The young girl with her soul yet ringing with the grand and solemn harmonies of Mendelssohn and Chopin, turned at this with her brightest smile. "It certainly does and a little awe-inspiring too;" she added with her arch glance.
"Your congratulations are also requested for our new assistant cashier. Arise, Bertram, and greet the ladies."
With a blush his young nephew arose to his feet.
"What! are you going into the banking business?" queried Mrs. Sylvester. "Mr. Turner will be more shocked than ever: he chooses to say that bankers, merchants and such are the solid rock of his church, while the lighter fry such as artists, musicians, and let us hope he includes us ladies, are its minarets, and steeples. Now to make a foundation out of a steeple will quite overturn his methodical mind I fear."

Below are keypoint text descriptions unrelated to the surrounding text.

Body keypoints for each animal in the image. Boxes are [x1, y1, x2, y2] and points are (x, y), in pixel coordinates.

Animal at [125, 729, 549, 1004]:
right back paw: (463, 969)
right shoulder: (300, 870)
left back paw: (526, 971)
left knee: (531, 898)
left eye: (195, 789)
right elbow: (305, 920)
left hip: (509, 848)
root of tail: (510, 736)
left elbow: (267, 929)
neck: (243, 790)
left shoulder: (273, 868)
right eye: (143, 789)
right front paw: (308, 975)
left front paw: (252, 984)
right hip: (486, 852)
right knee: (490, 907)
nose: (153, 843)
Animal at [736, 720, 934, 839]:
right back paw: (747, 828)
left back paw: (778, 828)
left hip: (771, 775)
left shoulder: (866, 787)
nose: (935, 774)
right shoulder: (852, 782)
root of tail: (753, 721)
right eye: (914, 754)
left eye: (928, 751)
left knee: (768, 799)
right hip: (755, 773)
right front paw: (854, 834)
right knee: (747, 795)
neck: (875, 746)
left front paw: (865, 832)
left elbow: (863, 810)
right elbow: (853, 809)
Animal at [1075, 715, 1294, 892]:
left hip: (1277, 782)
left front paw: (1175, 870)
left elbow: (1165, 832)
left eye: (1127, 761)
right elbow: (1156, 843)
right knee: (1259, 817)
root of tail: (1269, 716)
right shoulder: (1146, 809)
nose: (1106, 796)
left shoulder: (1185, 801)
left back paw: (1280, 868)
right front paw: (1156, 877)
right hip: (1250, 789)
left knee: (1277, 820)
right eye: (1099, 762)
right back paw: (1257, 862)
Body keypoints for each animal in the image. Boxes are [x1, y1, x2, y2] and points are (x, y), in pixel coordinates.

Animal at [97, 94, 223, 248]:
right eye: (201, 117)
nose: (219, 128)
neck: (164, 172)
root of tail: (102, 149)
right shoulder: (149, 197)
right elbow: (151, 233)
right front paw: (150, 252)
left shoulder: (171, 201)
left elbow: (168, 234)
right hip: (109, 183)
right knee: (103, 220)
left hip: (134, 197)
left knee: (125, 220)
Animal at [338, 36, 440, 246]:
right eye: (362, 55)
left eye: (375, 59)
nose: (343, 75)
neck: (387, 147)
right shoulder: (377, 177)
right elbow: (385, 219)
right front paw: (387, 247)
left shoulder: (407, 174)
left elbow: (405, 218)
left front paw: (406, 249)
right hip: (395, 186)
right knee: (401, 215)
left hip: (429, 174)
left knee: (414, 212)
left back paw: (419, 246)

Mr. Sylvester looked genially at his wife; she was not accustomed to attempt the facetious; but Paula seemed to have the power of bringing out unexpected lights and shadows from all with whom she came in contact.
"A clergyman who rears his church on the basis of wealth must expect some overturning now and then," laughed he.
"If by means of it he turns a fresh side to the sun, it will do him no harm," chimed in Paula.
Seldom had there been so much simple gaiety round that fireside; the very atmosphere grew lighter, and the brilliance of my lady's picture became less oppressive.
"We ought to have a happy winter of it," spoke up Mr. Sylvester with a glance around him. "Life never looked more cheerful for us all, I think; what do you say, Bertram my boy."